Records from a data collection
+ + + +
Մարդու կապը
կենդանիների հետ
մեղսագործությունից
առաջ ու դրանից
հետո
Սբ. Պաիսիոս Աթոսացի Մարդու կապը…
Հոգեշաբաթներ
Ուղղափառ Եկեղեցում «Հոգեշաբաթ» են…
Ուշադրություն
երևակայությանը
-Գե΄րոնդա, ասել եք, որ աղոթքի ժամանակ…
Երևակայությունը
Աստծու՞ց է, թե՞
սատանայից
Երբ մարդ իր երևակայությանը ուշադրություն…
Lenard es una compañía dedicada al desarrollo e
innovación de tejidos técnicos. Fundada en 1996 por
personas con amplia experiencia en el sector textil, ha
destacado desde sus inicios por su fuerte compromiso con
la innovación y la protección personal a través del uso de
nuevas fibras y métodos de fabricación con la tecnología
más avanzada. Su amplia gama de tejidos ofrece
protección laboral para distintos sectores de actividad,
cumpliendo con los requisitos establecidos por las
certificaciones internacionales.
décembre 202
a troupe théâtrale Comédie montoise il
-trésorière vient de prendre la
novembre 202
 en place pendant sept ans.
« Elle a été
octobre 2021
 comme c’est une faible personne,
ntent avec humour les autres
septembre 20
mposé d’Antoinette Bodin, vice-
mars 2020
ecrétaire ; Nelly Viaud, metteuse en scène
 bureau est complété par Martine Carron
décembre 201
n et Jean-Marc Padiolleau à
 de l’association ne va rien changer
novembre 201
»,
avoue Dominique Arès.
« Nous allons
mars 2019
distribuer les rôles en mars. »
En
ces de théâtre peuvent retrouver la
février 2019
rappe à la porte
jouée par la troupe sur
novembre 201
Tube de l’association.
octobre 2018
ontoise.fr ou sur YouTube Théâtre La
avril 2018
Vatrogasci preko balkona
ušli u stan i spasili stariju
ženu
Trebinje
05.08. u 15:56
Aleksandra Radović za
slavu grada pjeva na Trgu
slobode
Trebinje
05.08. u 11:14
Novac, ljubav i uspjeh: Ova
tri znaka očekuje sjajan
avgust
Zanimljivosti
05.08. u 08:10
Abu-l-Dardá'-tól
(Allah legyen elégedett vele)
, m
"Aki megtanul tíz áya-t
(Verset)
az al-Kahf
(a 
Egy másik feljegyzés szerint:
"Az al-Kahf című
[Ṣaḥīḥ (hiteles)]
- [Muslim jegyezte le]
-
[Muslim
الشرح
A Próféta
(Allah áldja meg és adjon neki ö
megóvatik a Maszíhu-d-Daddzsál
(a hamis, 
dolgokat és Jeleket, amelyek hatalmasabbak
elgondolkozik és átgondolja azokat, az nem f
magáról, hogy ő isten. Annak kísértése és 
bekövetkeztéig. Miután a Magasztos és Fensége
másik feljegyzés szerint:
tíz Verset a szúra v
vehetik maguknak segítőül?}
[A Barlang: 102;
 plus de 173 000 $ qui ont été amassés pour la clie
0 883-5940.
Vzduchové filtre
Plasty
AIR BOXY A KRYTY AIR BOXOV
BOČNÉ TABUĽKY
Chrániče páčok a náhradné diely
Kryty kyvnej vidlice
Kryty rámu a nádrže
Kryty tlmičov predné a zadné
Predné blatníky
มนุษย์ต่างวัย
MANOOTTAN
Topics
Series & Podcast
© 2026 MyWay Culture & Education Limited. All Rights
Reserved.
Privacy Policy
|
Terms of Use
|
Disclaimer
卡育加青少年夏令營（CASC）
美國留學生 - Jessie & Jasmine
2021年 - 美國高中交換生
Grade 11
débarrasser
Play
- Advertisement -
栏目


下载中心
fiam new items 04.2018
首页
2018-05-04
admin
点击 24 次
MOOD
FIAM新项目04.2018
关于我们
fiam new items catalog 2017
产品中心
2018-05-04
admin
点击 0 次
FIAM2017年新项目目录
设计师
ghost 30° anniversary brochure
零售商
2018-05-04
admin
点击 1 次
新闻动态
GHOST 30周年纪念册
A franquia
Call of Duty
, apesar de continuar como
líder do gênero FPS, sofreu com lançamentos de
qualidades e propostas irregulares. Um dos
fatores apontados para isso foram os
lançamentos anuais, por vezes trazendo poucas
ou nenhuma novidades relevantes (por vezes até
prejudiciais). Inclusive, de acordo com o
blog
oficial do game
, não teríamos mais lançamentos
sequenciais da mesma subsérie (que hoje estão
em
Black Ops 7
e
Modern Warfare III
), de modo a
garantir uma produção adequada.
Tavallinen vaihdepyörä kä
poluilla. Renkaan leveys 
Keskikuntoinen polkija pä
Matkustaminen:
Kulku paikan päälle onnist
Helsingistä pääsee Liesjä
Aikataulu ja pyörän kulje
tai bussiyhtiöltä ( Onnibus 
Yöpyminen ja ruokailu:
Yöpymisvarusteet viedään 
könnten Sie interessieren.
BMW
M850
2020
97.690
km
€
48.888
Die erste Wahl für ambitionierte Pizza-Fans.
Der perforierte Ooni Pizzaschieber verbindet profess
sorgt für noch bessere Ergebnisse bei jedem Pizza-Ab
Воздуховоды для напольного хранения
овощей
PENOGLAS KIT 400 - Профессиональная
+ + + +
### [Assignment]
For the entries shown above, tally every line containing the word "másik". Report the tally and nothing else.

### [Answer to this problem]
2